As per the report due to habitat destruction and insatiable consumption animal-borne diseases far more likely to jump to people in future. Human activities that drive climate change and biodiversity loss also drive pandemic risk. Covid-19 is the sixth pandemic since the outbreak of influenza in 1918, and is entirely driven by human activities, including unsustainable exploitation of the environment through deforestation, agricultural expansion, wildlife trade, and consumption. The report says that 70 per cent of emerging diseases—such as Ebola, Zika, and HIV/AIDS—are zoonotic in origin, which means that they circulate in animals before jumping to humans. Around five new diseases break out among humans every single year, any one of which becomes a pandemic.

The penal said in its periodic assessment on the state of nature last year, it was found that more than three-quarters of land on Earth had already been severely degraded by human activity. One-third of land surface and three-quarters of fresh water is currently taken up by farming. Man has used resources up to 80 per cent in the past thirty years. The penal has come up with a list of options that governments could take to lower the risk of repeat pandemics. Though the penal acknowledged the difficulty in counting the full economic cost of Covid-19, the assessment pointed to estimated costs as high as US$16 trillion as of July 2020.
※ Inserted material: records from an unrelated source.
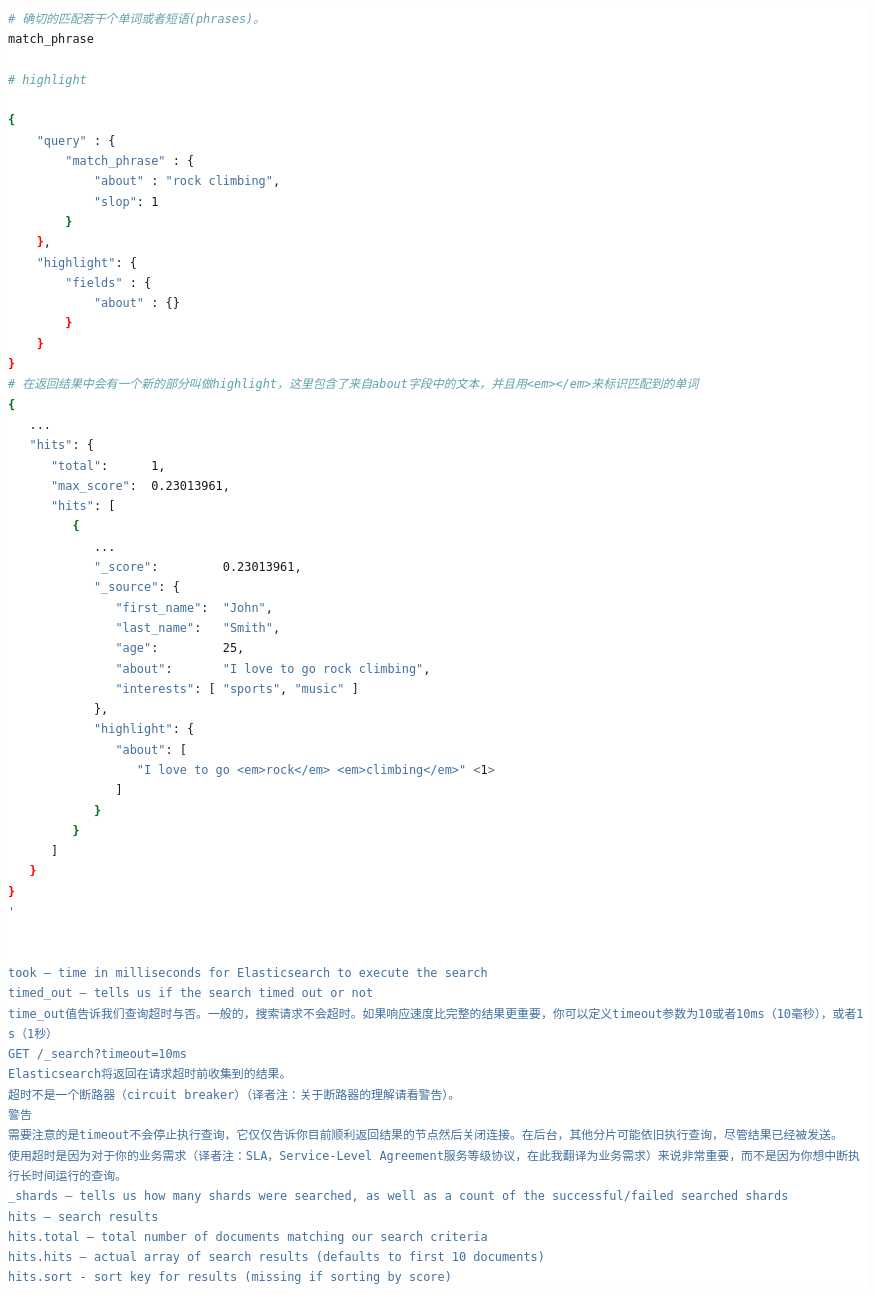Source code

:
 ```sh
# 确切的匹配若干个单词或者短语(phrases)。
match_phrase

# highlight

{
    "query" : {
        "match_phrase" : {
            "about" : "rock climbing",
            "slop": 1
        }
    },
    "highlight": {
        "fields" : {
            "about" : {}
        }
    }
}
# 在返回结果中会有一个新的部分叫做highlight，这里包含了来自about字段中的文本，并且用<em></em>来标识匹配到的单词
{
   ...
   "hits": {
      "total":      1,
      "max_score":  0.23013961,
      "hits": [
         {
            ...
            "_score":         0.23013961,
            "_source": {
               "first_name":  "John",
               "last_name":   "Smith",
               "age":         25,
               "about":       "I love to go rock climbing",
               "interests": [ "sports", "music" ]
            },
            "highlight": {
               "about": [
                  "I love to go <em>rock</em> <em>climbing</em>" <1>
               ]
            }
         }
      ]
   }
}
'


took – time in milliseconds for Elasticsearch to execute the search
timed_out – tells us if the search timed out or not
time_out值告诉我们查询超时与否。一般的，搜索请求不会超时。如果响应速度比完整的结果更重要，你可以定义timeout参数为10或者10ms（10毫秒），或者1s（1秒）
GET /_search?timeout=10ms
Elasticsearch将返回在请求超时前收集到的结果。
超时不是一个断路器（circuit breaker）（译者注：关于断路器的理解请看警告）。
警告
需要注意的是timeout不会停止执行查询，它仅仅告诉你目前顺利返回结果的节点然后关闭连接。在后台，其他分片可能依旧执行查询，尽管结果已经被发送。
使用超时是因为对于你的业务需求（译者注：SLA，Service-Level Agreement服务等级协议，在此我翻译为业务需求）来说非常重要，而不是因为你想中断执行长时间运行的查询。
_shards – tells us how many shards were searched, as well as a count of the successful/failed searched shards
hits – search results
hits.total – total number of documents matching our search criteria
hits.hits – actual array of search results (defaults to first 10 documents)
hits.sort - sort key for results (missing if sorting by score)
```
As per the experts, the cost of preventing future pandemics is likely to be 100 times cheaper than responding to them. Though our approach has effectively stagnated, we still rely on attempts to contain and control diseases after they emerge, through vaccines and therapeutics.

The IPBES suggested a global and coordinated pandemic response, and suggested to prevent biodiversity loss within an international accord similar to the Paris agreement on climate change. Taxes or levies on meat consumption, livestock production, and other forms of ‘high pandemic-risk activities’ are some of the options for policymakers to reduce the possible re-run of the Covid-19.

The IPBES also suggested better regulation of international wildlife trade and empowering indigenous communities to better preserve wild habitats. This pandemic has underlined the protection and restoration of our globally important and shared environmental ‘life-support’ systems.